[FN#301] Arab. “Suhbat-hu” lit.=in company with him, a popular idiom in Egypt and Syria. It often occurs in the Bresl. Edit.
[FN#302] In the Mac. Edit. “Shahzaman,” a corruption of Shah Zaman=King of the Age. (See vol. i. 2)
[FN#303] For a note on this subject see vol. ii. 2.
[FN#304] i.e. bathe her and apply cosmetics to remove ail traces of travel.
[FN#305] These pretentious and curious displays of coquetry are not uncommon in handsome slave-girls when newly bought; and it is a kind of pundonor to humour them. They may also refuse their favours and a master who took possession of their persons by brute force would be blamed by his friends, men and women.
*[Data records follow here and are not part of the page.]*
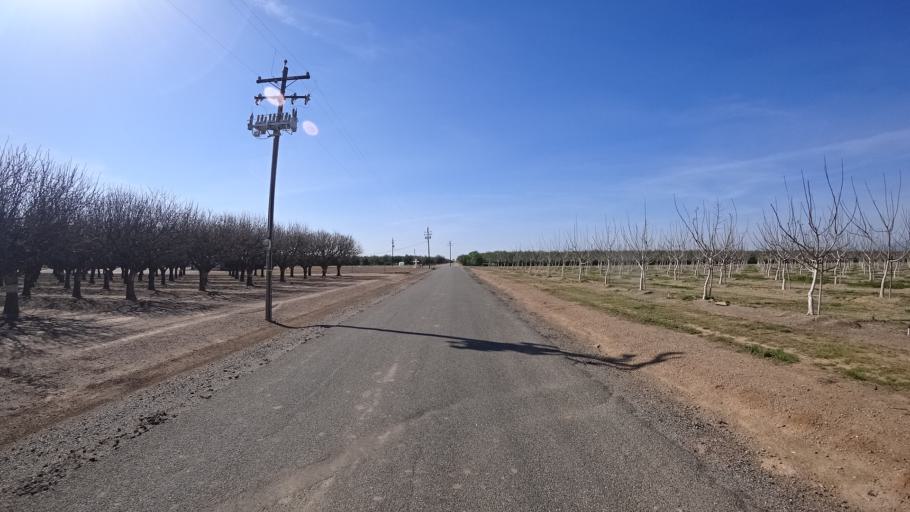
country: US
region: California
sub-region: Glenn County
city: Willows
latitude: 39.6126
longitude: -122.2129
Even the most despotic of despots, Fath Ali Shah of Persia, put up with refusals from his slave-girls and did not, as would the mean-minded, marry them to the grooms or cooks of the palace.
[FN#306] Such continence is rarely shown by the young Jallabs or slave-traders; when older they learn how much money is lost with the chattel’s virginity.
[FN#307] Midwives in the East, as in the less civilised parts of the West, have many nostrums for divining the sex of the unborn child.
[FN#308] Arabic (which has no written “g”) from Pers. Gulnar (Gul-i-anar) pomegranate-flower the Gulnare” of Byron who learnt his Orientalism at the Mekhitarist (Armenian) Convent, Venice. I regret to see the little honour now paid to the gallant poet in the land where he should be honoured the most. The systematic depreciation was begun by the late Mr. Thackeray, perhaps the last man to value the noble independence of Byron’s spirit; and it has been perpetuated, I regret to see, by better judges. These critics seem wholly to ignore the fact that Byron founded a school which covered Europe from Russia to Spain, from Norway to Sicily, and which from England passed over to the two Americas. This exceptional success, which has not yet fallen even to Shakespeare’s lot, was due to genius only, for the poet almost ignored study and poetic art. His great misfortune was being born in England under the Gerogium Sidus. Any Continental people would have regarded him s one of the prime glories of his race.
[FN#309] Arab. “Fi al-Kamar,” which Lane renders “in the moonlight” It seems to me that the allusion is to the Comorin Islands; but the sequel speaks simply of an island.
[FN#310] The Mac. Edit. misprints Julnar as Julnaz (so the Bul Edit. ii. 233), and Lane ’s Jullanar is an Egyptian vulgarism. He is right in suspecting the “White City” to be imaginary, but its sea has no apparent connection with the Caspian. The mermen and mermaids appear to him to be of an inferior order of the Jinn, termed Al-Ghawwasah, the Divers, who fly through air and are made of fire which at times issues from their mouths.
[FN#311] Arab. " la Kulli hal,” a popular phrase, like the Anglo-American " anyhow.”